La visita de Jesús a sus amigos Lázaro, Marta y María, y una situación de cotidianidad familiar -mientras Marta se afana por atender al visitante María se enfoca en escucharlo-, da al Maestro ocasión para enseñarnos que hay un orden de prioridades en la vida del discípulo: la mejor parte en la oración y la acción siempre será Dios.
Pero la escena que describe Lucas 10,38-42, hace pensar en las posturas corporales durante las acciones litúrgicas que deben ser reflejo de actitudes interiores de cada creyente.
1. De rodillas para adorar
Universalmente arrodillarse significa penitencia, disponibilidad para pedir perdón, sometimiento de la voluntad ante quien se considera más grande. Todo esto cabe perfectamente delante de Jesús. En el credo afirmamos que él es verdadero Dios y verdadero hombre y le damos el título de Señor: es decir, que tiene autoridad sobre nosotros.

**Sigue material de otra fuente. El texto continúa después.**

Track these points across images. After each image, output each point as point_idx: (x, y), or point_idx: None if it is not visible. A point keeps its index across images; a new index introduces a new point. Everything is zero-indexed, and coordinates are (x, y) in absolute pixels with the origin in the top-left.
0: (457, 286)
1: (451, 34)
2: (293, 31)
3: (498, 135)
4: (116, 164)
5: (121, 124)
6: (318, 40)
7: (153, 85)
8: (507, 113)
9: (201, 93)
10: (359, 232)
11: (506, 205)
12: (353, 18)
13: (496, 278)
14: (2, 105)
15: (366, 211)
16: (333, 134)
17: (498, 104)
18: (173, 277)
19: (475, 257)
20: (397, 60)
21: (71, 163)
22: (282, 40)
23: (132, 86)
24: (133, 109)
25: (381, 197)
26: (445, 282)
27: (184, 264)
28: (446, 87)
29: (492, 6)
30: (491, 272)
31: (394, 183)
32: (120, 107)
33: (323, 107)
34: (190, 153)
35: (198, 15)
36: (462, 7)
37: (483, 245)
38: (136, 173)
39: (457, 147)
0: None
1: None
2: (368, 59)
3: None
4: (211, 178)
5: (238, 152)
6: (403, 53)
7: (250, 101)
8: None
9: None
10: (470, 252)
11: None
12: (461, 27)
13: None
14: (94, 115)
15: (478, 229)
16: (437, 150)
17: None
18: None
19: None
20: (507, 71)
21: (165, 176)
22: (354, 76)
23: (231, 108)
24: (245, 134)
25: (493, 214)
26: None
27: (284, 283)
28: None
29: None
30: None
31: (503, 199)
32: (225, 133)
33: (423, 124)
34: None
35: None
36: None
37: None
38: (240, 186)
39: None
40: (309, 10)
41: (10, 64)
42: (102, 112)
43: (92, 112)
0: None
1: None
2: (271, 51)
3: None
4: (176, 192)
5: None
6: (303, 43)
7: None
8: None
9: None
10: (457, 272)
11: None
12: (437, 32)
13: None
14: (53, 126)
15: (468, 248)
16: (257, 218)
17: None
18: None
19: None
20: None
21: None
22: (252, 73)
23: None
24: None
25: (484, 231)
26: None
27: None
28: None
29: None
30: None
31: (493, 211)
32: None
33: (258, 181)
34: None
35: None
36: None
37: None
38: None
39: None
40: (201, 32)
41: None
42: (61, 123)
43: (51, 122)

En la consagración eucarística, momento más intenso de la Misa, porque allí Jesús resucitado se hace presente en el altar bajo las especies del pan y del vino, nos arrodillamos para adorarlo como Dios y poner nuestra vida en sus manos como nuestro Señor.
2. Sentados para escuchar
Sentarse implica darle tiempo e importancia a alguien; mostrar que su presencia y su palabra son bien recibidas. Es lo que hacen los alumnos delante de su maestro, por ejemplo.
Es lo que sucede en la Eucaristía durante la liturgia de la Palabra. Nos sentamos durante las lecturas y la homilía para acoger con respeto el mensaje que Dios tiene para nosotros. Como discípulos de Jesús nos sentamos para darle todo el tiempo a lo que tiene para enseñarnos. Es como decirle que estamos dispuestos a aprender, a dejarnos orientar, corregir y animar por él.
3. De pie para caminar
Estar de pie es el gesto del soldado que está siempre alerta para dar la batalla; es la postura del trabajador siempre pronto para cumplir su tarea. Si nos fijamos bien, las celebraciones litúrgicas empiezan y terminan estando todos de pies; con ello indicamos que somos el pueblo de Dios que camina, que peregrina, y que está listo para ir por donde Él nos indique.

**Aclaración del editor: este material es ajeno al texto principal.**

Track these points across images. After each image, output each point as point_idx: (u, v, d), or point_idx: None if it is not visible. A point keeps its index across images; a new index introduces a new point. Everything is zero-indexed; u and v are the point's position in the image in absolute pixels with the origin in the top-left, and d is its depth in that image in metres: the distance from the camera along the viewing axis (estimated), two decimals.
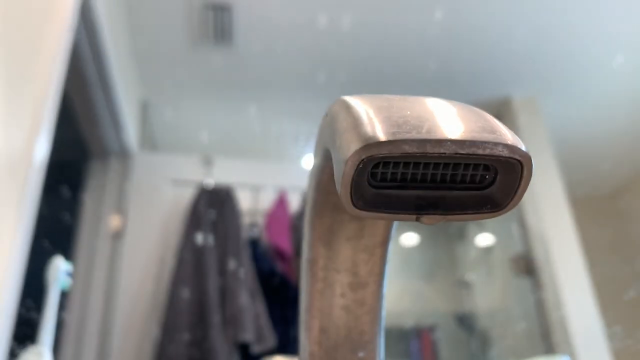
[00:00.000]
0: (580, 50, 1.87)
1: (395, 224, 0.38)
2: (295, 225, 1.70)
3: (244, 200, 1.75)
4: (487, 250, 2.14)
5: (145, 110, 2.02)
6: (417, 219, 0.26)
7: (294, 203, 1.78)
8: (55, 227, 1.46)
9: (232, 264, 1.54)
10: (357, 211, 0.25)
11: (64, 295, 0.71)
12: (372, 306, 0.39)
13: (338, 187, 0.25)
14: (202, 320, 1.44)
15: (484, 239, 2.16)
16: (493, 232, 2.12)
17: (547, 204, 1.85)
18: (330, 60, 1.81)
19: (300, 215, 1.72)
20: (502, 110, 2.02)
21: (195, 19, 1.71)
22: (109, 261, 1.64)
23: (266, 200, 1.78)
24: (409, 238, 2.30)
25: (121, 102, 1.65)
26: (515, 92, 2.01)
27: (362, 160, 0.24)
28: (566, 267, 1.74)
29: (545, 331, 1.73)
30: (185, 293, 1.49)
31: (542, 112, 2.01)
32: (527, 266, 1.81)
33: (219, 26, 1.72)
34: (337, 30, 1.69)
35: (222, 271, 1.54)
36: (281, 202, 1.75)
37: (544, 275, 1.76)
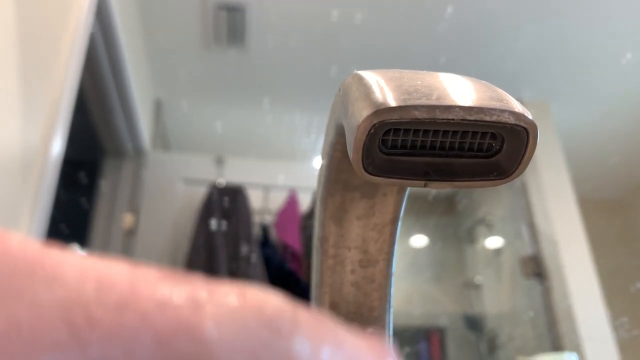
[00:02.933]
0: (589, 52, 1.87)
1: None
2: (305, 225, 1.71)
3: (255, 200, 1.77)
4: (496, 252, 2.14)
5: (158, 110, 2.04)
6: (426, 185, 0.27)
7: (304, 203, 1.79)
8: (71, 220, 1.48)
9: (242, 255, 1.57)
10: (368, 176, 0.26)
11: None
12: (382, 283, 0.40)
13: (350, 152, 0.26)
14: None
15: (493, 240, 2.16)
16: (502, 234, 2.12)
17: (556, 206, 1.85)
18: (342, 54, 1.83)
19: (310, 215, 1.73)
20: None
21: (209, 20, 1.73)
22: (121, 257, 1.66)
23: (276, 200, 1.80)
24: (419, 239, 2.30)
25: (135, 101, 1.68)
26: (525, 94, 2.01)
27: (374, 125, 0.25)
28: (574, 266, 1.74)
29: (554, 330, 1.72)
30: None
31: (551, 114, 2.01)
32: (535, 267, 1.81)
33: (232, 26, 1.74)
34: (348, 25, 1.71)
35: (234, 260, 1.57)
36: (292, 200, 1.77)
37: (553, 275, 1.76)
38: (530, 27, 1.78)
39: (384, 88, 0.26)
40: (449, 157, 0.27)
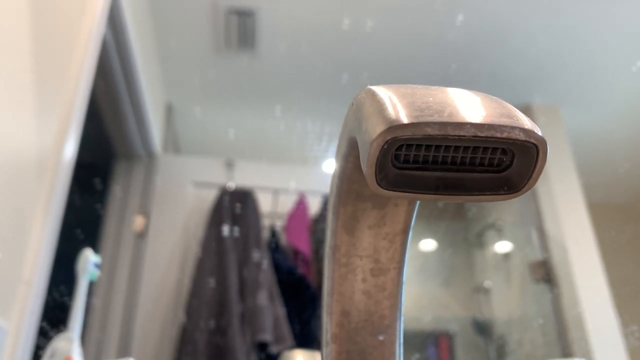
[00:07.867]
0: (600, 58, 1.86)
1: (415, 221, 0.39)
2: (315, 229, 1.72)
3: (264, 203, 1.78)
4: (506, 256, 2.13)
5: (169, 113, 2.06)
6: (437, 199, 0.28)
7: (314, 207, 1.79)
8: (83, 222, 1.49)
9: (252, 259, 1.58)
10: (381, 190, 0.27)
11: (92, 284, 0.74)
12: (392, 292, 0.41)
13: (364, 167, 0.27)
14: (224, 309, 1.49)
15: (502, 245, 2.15)
16: (512, 239, 2.11)
17: (566, 210, 1.84)
18: (353, 62, 1.84)
19: (319, 219, 1.73)
20: None
21: (220, 24, 1.74)
22: (132, 260, 1.67)
23: (286, 204, 1.80)
24: (428, 244, 2.30)
25: (147, 104, 1.69)
26: (535, 98, 2.01)
27: (387, 141, 0.25)
28: (584, 272, 1.73)
29: (563, 336, 1.72)
30: (209, 283, 1.54)
31: (561, 118, 2.01)
32: (545, 273, 1.80)
33: (242, 31, 1.75)
34: (359, 33, 1.71)
35: (243, 264, 1.58)
36: (301, 204, 1.77)
37: (562, 281, 1.75)
38: (540, 33, 1.78)
39: (397, 105, 0.26)
40: (460, 172, 0.27)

El discípulo de Jesús no se queda en la comodidad de la adoración y de la escucha sino que de allí se siente movido a la acción, a ponerse en camino. Como el profeta Isaías, deberíamos también nosotros decirle al Señor: «Heme aquí, Señor, envíame a mí». El discípulo de pie se dispone a ser también misionero.
Que lo que hacemos con nuestro cuerpo en las acciones litúrgicas esté sintonizado con lo que busca nuestra alma. Que en nuestras oraciones y en nuestras acciones esté primero Dios.